O alerta foi feito após uma mulher, identificada como Gleici Fátima Machado Ritter, de 37 anos, ser assassinada a tiros, nesta terça-feira (23.6), em Guarantã do Norte. O principal suspeito é o companheiro dela, de 33 anos. O crime está sendo investigado pela Polícia Civil como feminicídio consumado.

Ele já possuía um longo histórico de violência doméstica contra a vítima. Em novembro de 2025, após um pedido feito pela própria vítima, a medida protetiva que existia contra o investigado foi revogada e ele voltou a responder ao processo em liberdade.

“É importante que toda mulher compreenda que o rompimento do ciclo da violência nem sempre é um processo simples. Muitas vezes, existem obstáculos relacionados à dependência afetiva, dependência econômica, medo, preconceito e outros fatores que dificultam a tomada de decisão. Por isso, é fundamental buscar apoio, acreditar na rede de proteção e no sistema de Justiça”, destacou.

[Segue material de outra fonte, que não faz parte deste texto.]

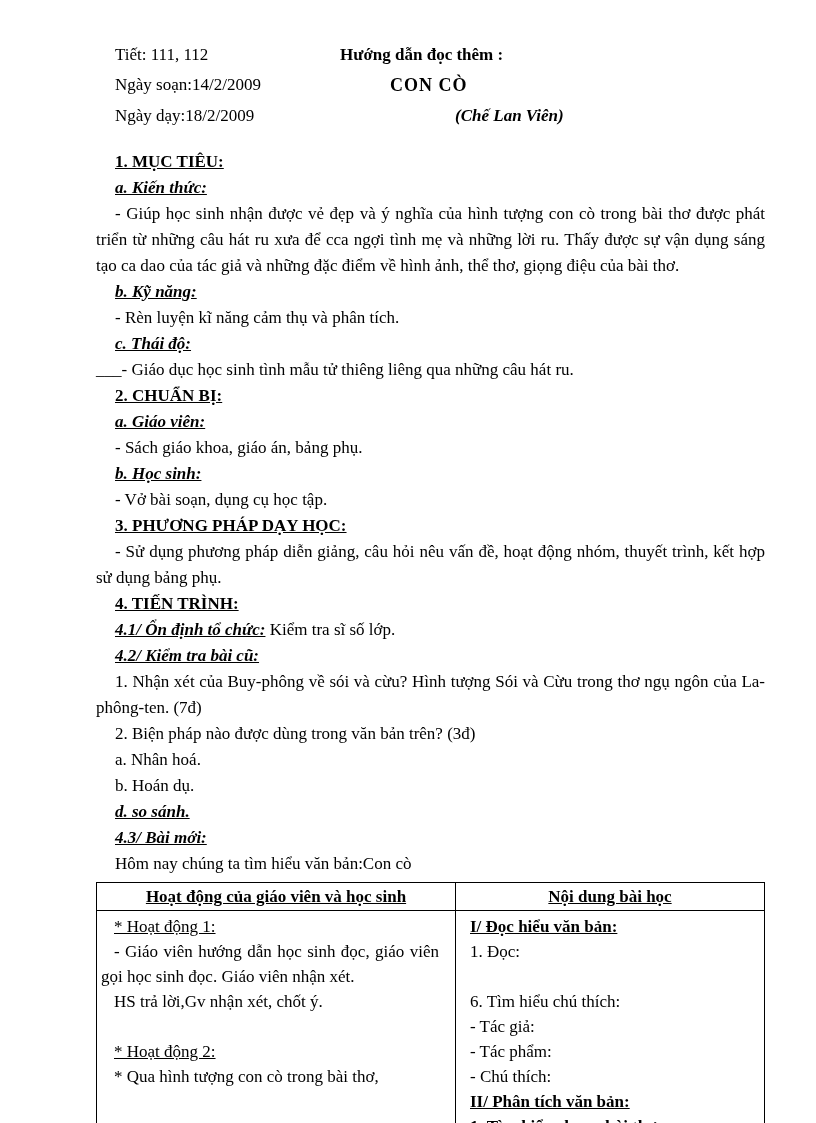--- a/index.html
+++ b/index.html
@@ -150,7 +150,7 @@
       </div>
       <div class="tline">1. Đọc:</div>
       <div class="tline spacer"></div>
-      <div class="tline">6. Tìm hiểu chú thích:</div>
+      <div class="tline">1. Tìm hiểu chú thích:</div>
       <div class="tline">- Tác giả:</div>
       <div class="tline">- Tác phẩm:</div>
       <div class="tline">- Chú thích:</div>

Segundo Mariell Antonini, a violência doméstica costuma seguir um ciclo que tende a se agravar ao longo do tempo.

“A violência é cíclica e, muitas vezes, começa com sinais que podem parecer menos graves, mas pode evoluir para situações cada vez mais letais, culminando na morte da vítima. Ameaças e agressões precisam ser compreendidas como sinais de alerta, e a busca por ajuda deve acontecer o quanto antes”, afirmou.

As primeiras denúncias contra o suspeito foram registradas em 2023, quando Gleici procurou as autoridades para relatar episódios de violência doméstica. Em 2024, novas intervenções policiais ocorreram por crimes como lesão corporal, injúria e posse irregular de arma de fogo, todos envolvendo o mesmo casal.

Já em julho de 2025, o suspeito foi preso em flagrante por lesão corporal no contexto de violência doméstica, após a vítima acionar as forças de segurança. Na ocasião, foram concedidas medidas protetivas de urgência em favor de Gleici. Meses depois, entretanto, a vítima solicitou a revogação da medida, o que resultou na liberdade do suspeito.